3. Keep your software updated
According to Cappos, this simple action is a “non-negotiable no-brainer.” Software updates aren’t just about adding new features. They also patch critical security vulnerabilities, which hackers actively exploit. Failing to update leaves your business exposed. Outdated software and virtual private network accounts with poor cyber hygiene, such as weak usernames and passwords, contributed to nearly 30 percent of ransomware attacks in just one quarter in 2024.⁸
“There’s minimal hassle and no cost,” said Cappos. “Businesses should be immediately updating when they receive a notification to do so.”
4. Make it harder for criminals to break in
In January 2024, cybersecurity researchers found a massive database with 26 billion stolen user records, including usernames, passwords and personal information supposedly taken from thousands of sources.⁷ Instead of relying solely on passwords — which can be stolen or guessed — requiring multifactor authentication (MFA) for logging into company systems is another simple yet powerful way to protect your business. MFA adds an extra layer of security by making cybercriminals jump through multiple hoops before gaining access.
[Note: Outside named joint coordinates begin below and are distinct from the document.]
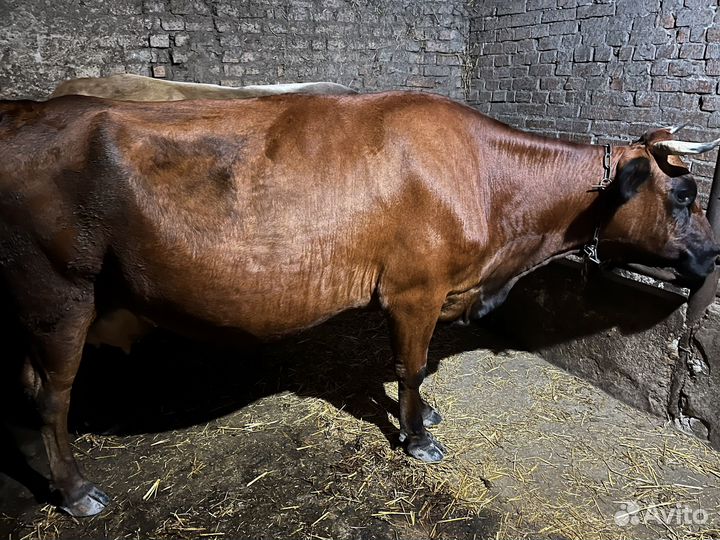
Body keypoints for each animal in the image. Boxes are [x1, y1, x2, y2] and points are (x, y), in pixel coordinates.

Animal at [1, 92, 718, 517]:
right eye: (684, 198)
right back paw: (77, 493)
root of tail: (29, 109)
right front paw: (416, 437)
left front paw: (423, 414)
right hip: (58, 291)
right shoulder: (413, 289)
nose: (713, 255)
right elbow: (409, 365)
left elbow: (414, 371)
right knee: (52, 394)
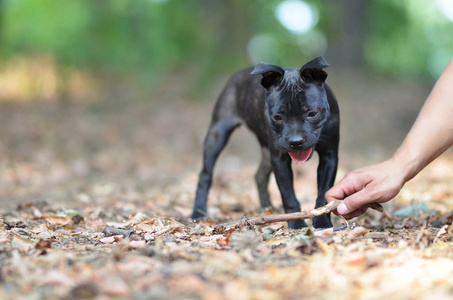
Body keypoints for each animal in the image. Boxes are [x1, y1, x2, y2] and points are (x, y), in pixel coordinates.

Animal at [192, 56, 340, 229]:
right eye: (277, 117)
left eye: (312, 114)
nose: (296, 141)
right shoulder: (279, 159)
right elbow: (288, 195)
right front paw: (297, 224)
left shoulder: (329, 157)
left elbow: (323, 192)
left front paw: (322, 222)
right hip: (217, 135)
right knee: (205, 174)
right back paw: (198, 213)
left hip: (266, 152)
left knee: (260, 176)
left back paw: (267, 210)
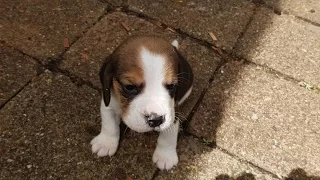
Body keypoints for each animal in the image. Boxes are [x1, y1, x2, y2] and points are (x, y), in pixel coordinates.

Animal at [91, 35, 194, 170]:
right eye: (129, 87)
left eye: (171, 86)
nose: (155, 119)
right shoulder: (108, 103)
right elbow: (109, 125)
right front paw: (105, 143)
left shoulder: (174, 113)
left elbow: (168, 136)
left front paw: (165, 156)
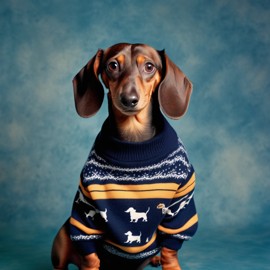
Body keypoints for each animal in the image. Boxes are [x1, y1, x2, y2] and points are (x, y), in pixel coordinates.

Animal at [51, 43, 197, 268]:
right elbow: (90, 254)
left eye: (149, 66)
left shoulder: (182, 202)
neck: (134, 144)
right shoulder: (86, 206)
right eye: (112, 65)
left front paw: (171, 264)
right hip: (62, 238)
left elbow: (171, 249)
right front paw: (91, 265)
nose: (129, 100)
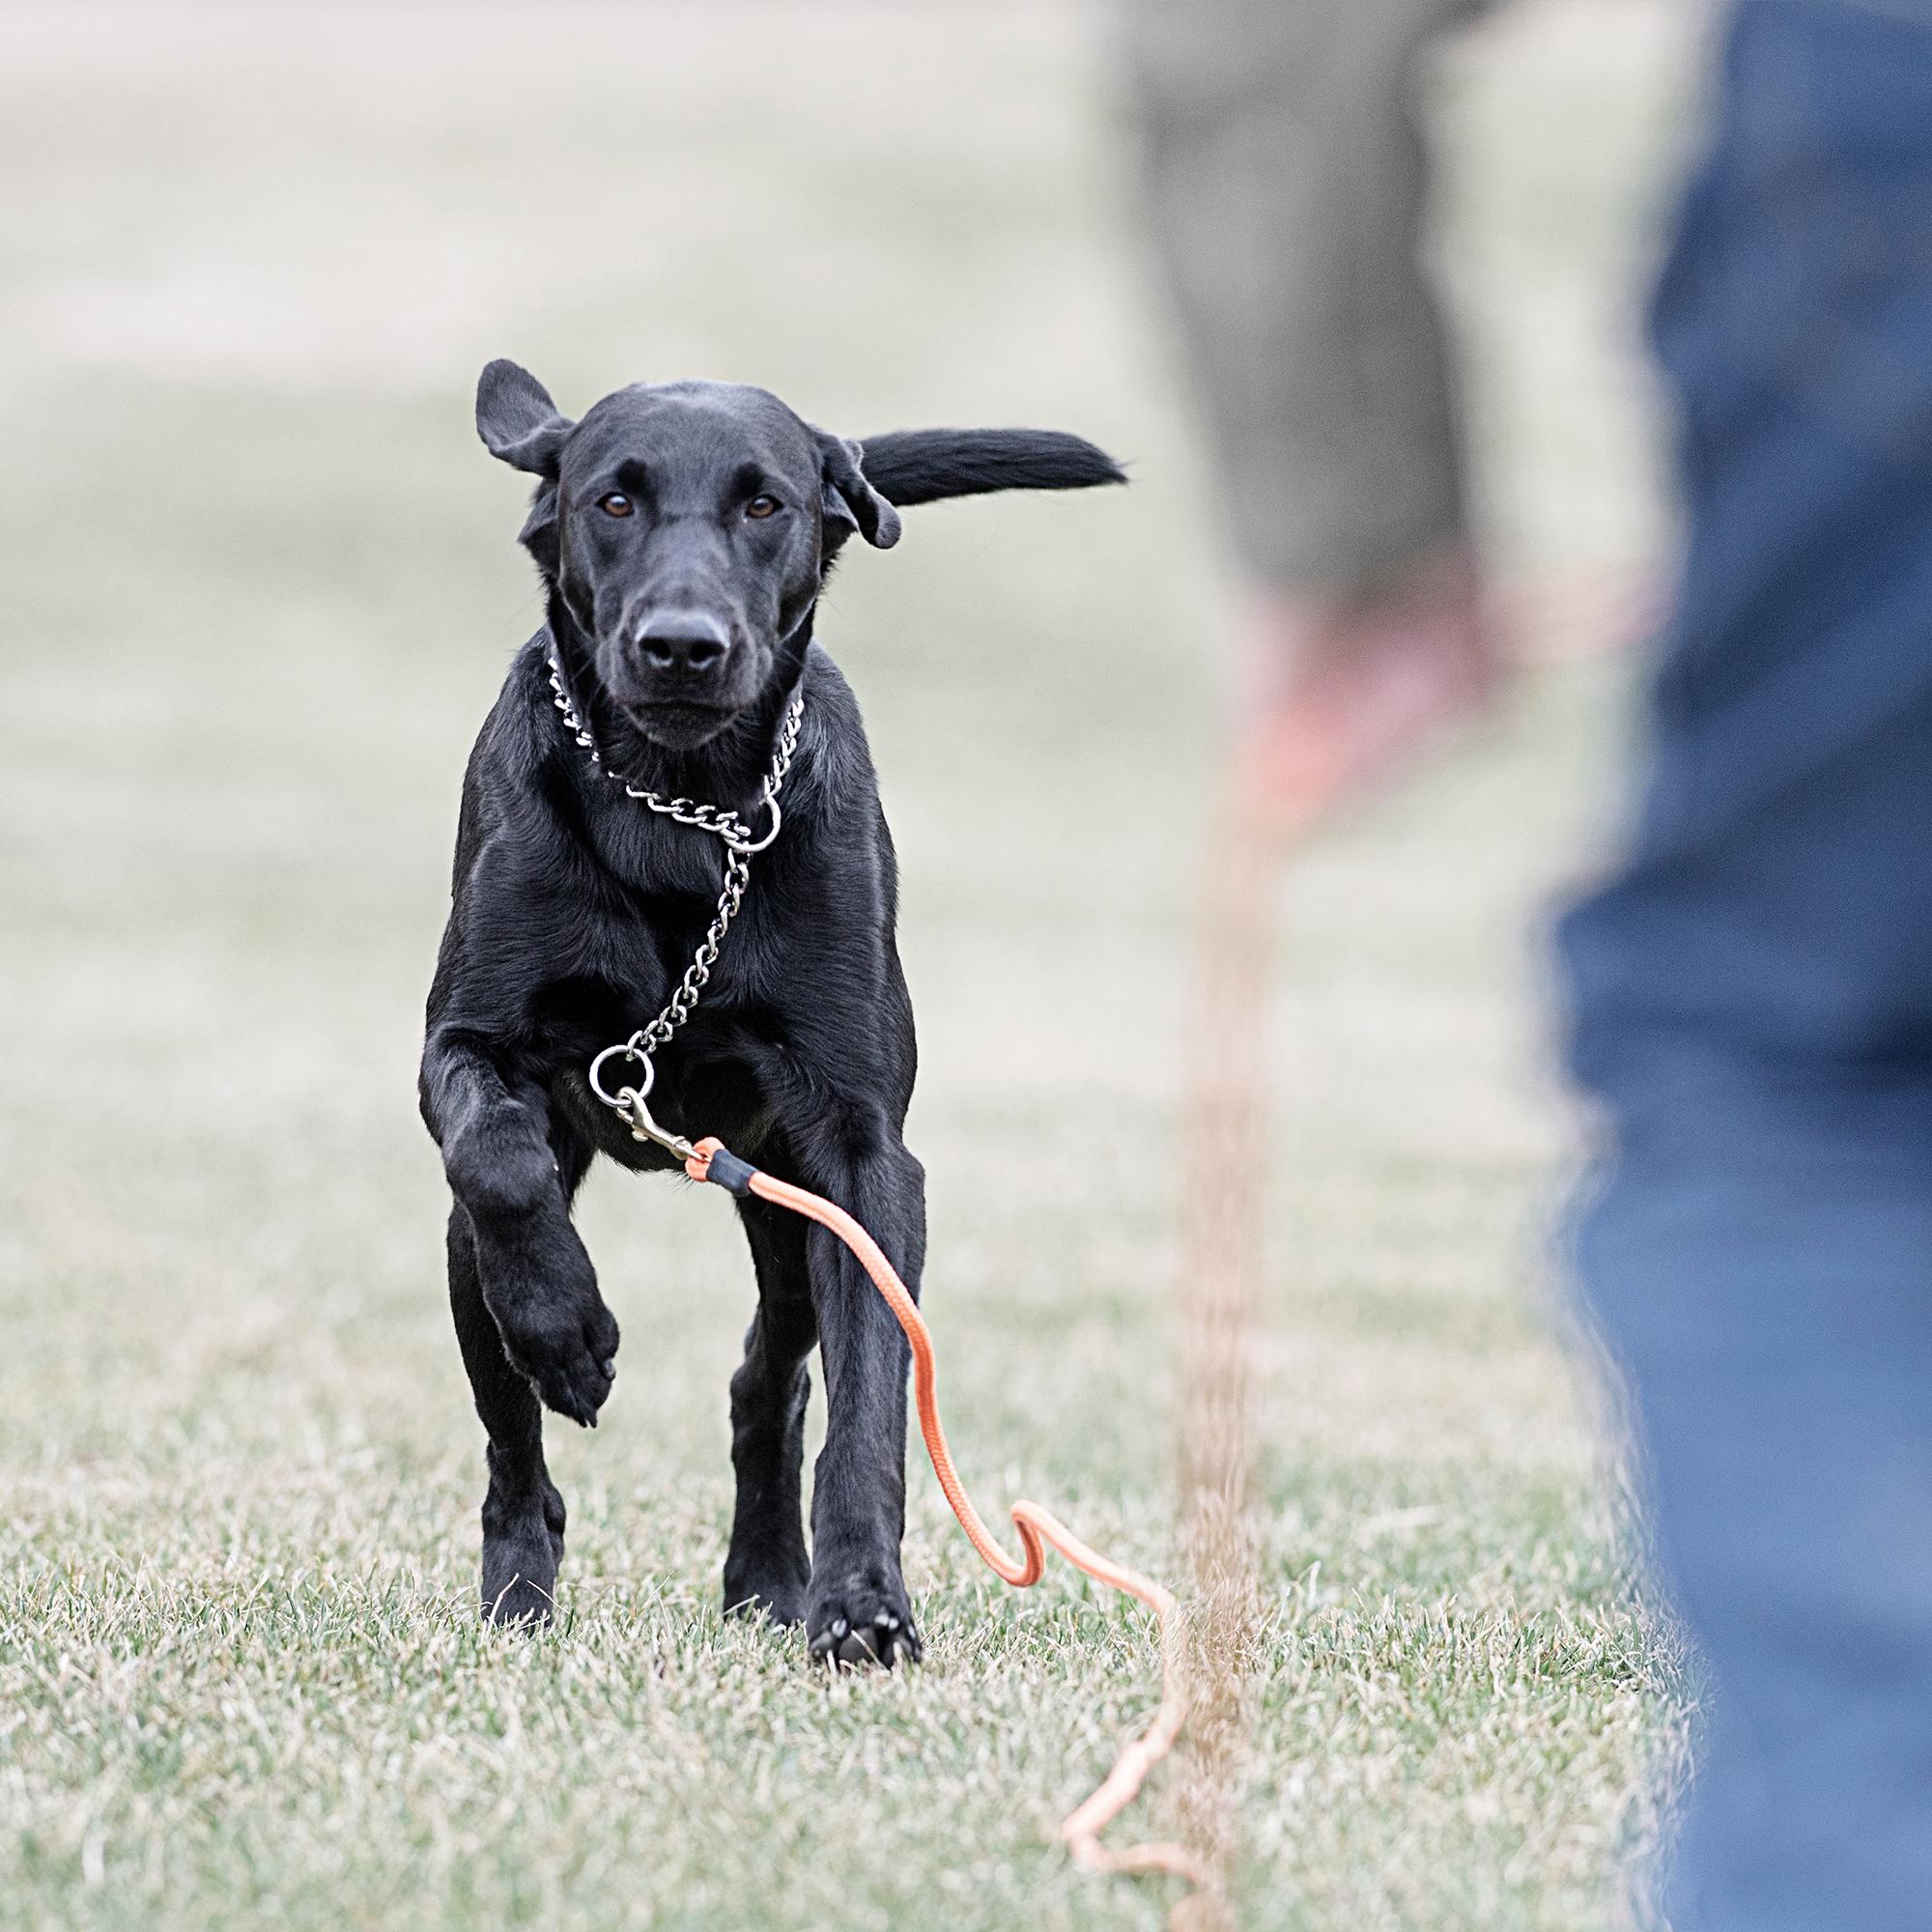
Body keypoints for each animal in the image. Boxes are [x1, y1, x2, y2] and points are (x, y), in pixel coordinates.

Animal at [419, 363, 1121, 1662]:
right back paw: (521, 1584)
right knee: (512, 1434)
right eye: (612, 499)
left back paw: (768, 1577)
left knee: (770, 1380)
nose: (682, 647)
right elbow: (497, 1154)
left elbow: (870, 1408)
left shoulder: (861, 1153)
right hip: (472, 1255)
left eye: (764, 504)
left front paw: (860, 1604)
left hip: (787, 1208)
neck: (682, 811)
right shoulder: (465, 1046)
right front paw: (568, 1328)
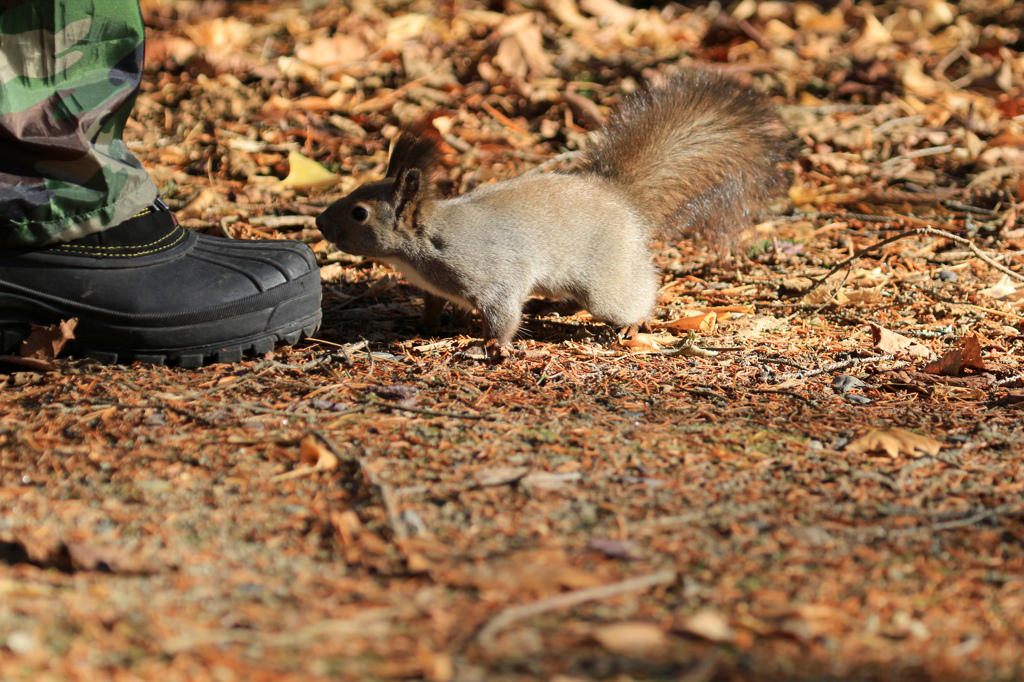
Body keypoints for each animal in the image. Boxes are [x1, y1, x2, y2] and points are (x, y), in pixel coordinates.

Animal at [315, 68, 786, 356]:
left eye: (359, 213)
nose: (319, 222)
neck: (424, 244)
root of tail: (622, 199)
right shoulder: (433, 287)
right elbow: (433, 306)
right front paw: (424, 327)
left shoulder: (492, 274)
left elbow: (503, 312)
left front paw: (494, 346)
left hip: (606, 281)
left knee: (635, 294)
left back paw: (633, 325)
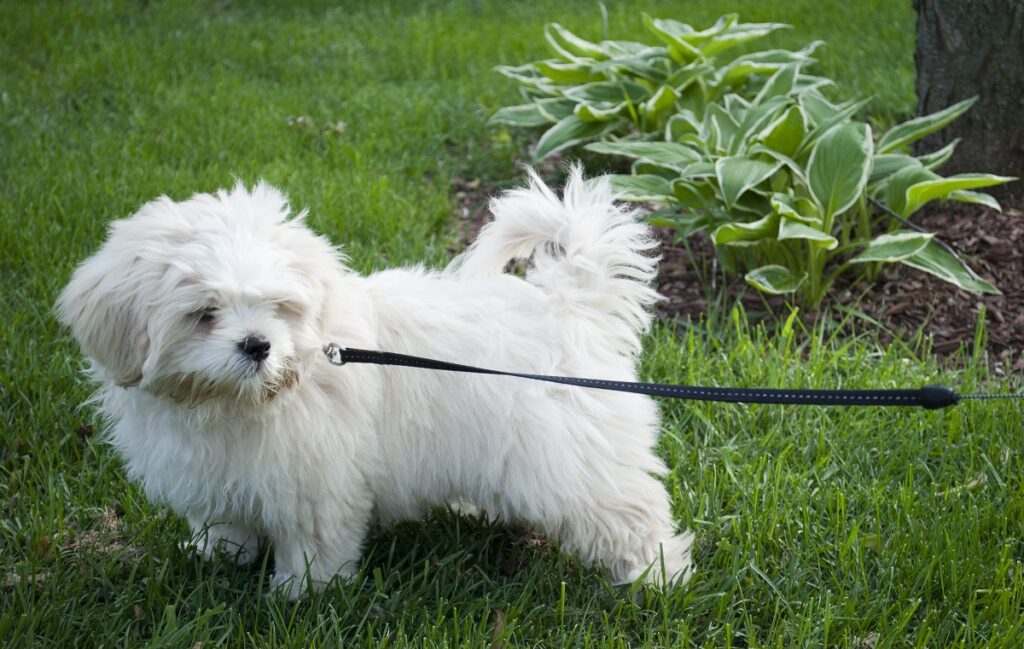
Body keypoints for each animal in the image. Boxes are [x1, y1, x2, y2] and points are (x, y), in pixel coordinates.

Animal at [58, 166, 696, 597]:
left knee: (627, 512)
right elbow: (226, 519)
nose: (258, 345)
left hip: (576, 461)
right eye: (204, 313)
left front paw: (302, 594)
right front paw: (219, 554)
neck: (242, 402)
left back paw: (658, 575)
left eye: (280, 307)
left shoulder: (314, 480)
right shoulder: (220, 472)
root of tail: (568, 301)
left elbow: (314, 540)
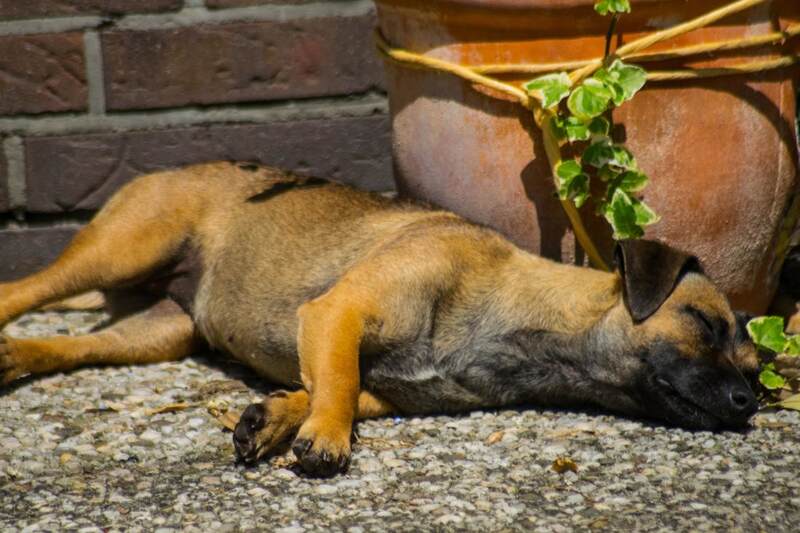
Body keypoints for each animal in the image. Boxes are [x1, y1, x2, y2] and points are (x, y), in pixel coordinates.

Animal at [0, 161, 760, 474]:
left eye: (755, 367)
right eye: (704, 323)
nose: (750, 400)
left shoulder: (387, 389)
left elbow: (327, 387)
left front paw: (276, 417)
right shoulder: (338, 311)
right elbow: (335, 384)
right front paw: (324, 439)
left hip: (159, 330)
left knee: (72, 345)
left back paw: (18, 356)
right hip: (124, 247)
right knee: (26, 286)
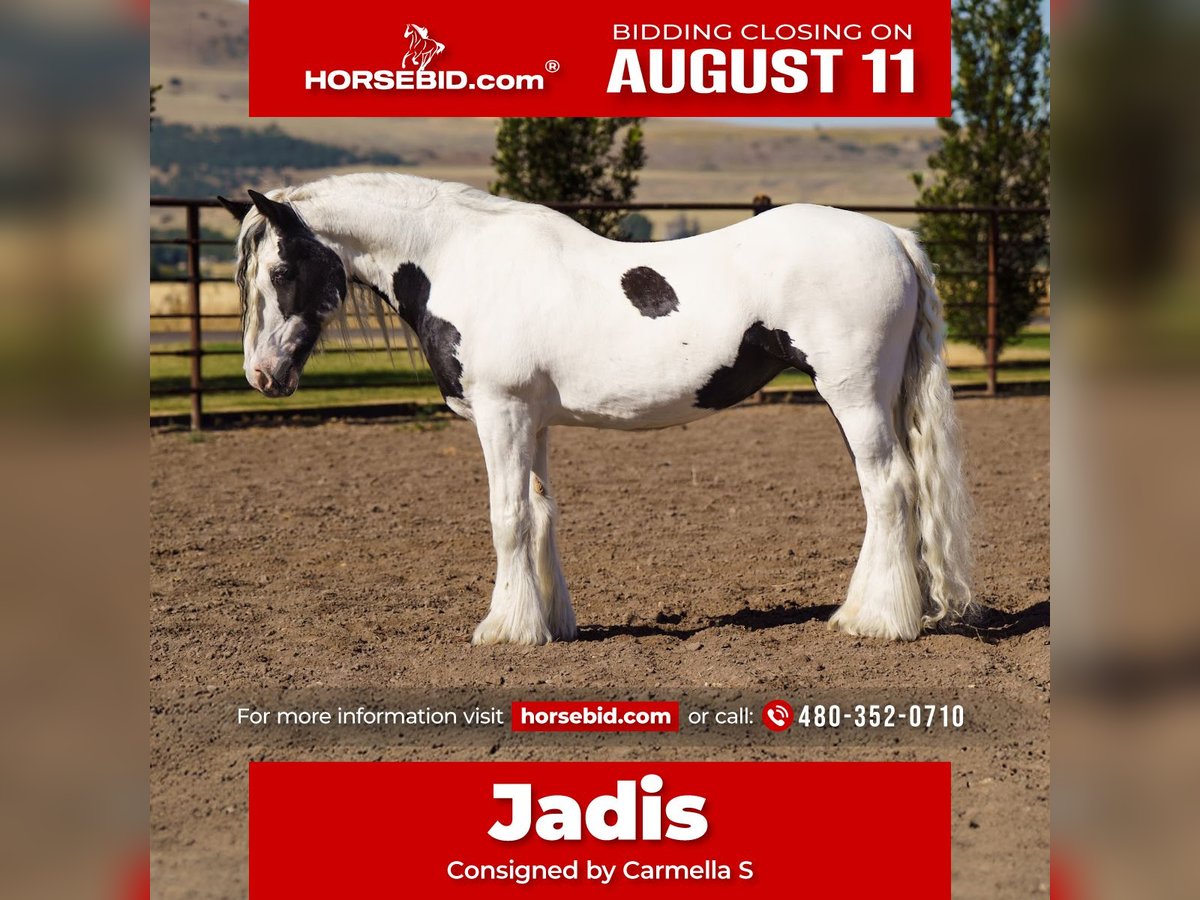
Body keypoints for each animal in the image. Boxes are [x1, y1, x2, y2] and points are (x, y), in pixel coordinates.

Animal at [217, 173, 973, 646]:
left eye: (281, 271)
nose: (262, 375)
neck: (462, 259)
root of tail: (896, 239)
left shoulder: (502, 415)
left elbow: (508, 518)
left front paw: (504, 630)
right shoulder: (533, 422)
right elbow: (541, 513)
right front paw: (548, 622)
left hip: (853, 395)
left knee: (888, 489)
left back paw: (879, 621)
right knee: (890, 492)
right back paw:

MFA requires at least one additional identifier, such as a one-time passcode sent to a phone or authentication app, or a fingerprint or facial recognition. This way, even if hackers steal an employee’s password, they still won’t be able to access your systems without the second verification step.
- Infosecurity Magazine. (2015, February). Email Scam Netted $17m From Single Firm.
- Nationwide. (2024, October). What is Business Email Compromise and How to Educate Your Clients.
- Federal Bureau of Investigation. (2023). Internet Crime Report 2023.
- Visa. (2023, December). Visa Biannual Threats Report.
- Verizon. (2022). 2022 Data Breach Investigations Report (DBIR).
- U.S. Chamber of Commerce. (2024, Q1). Small Businesses Think Cyberattacks Are Biggest Threat, Survey Shows.
- Visa. (2024, Fall). Biannual Threats Report.
- STATESCOOP. (2024, November). Poor cyber hygiene enabled nearly 30% of cyberattacks last quarter.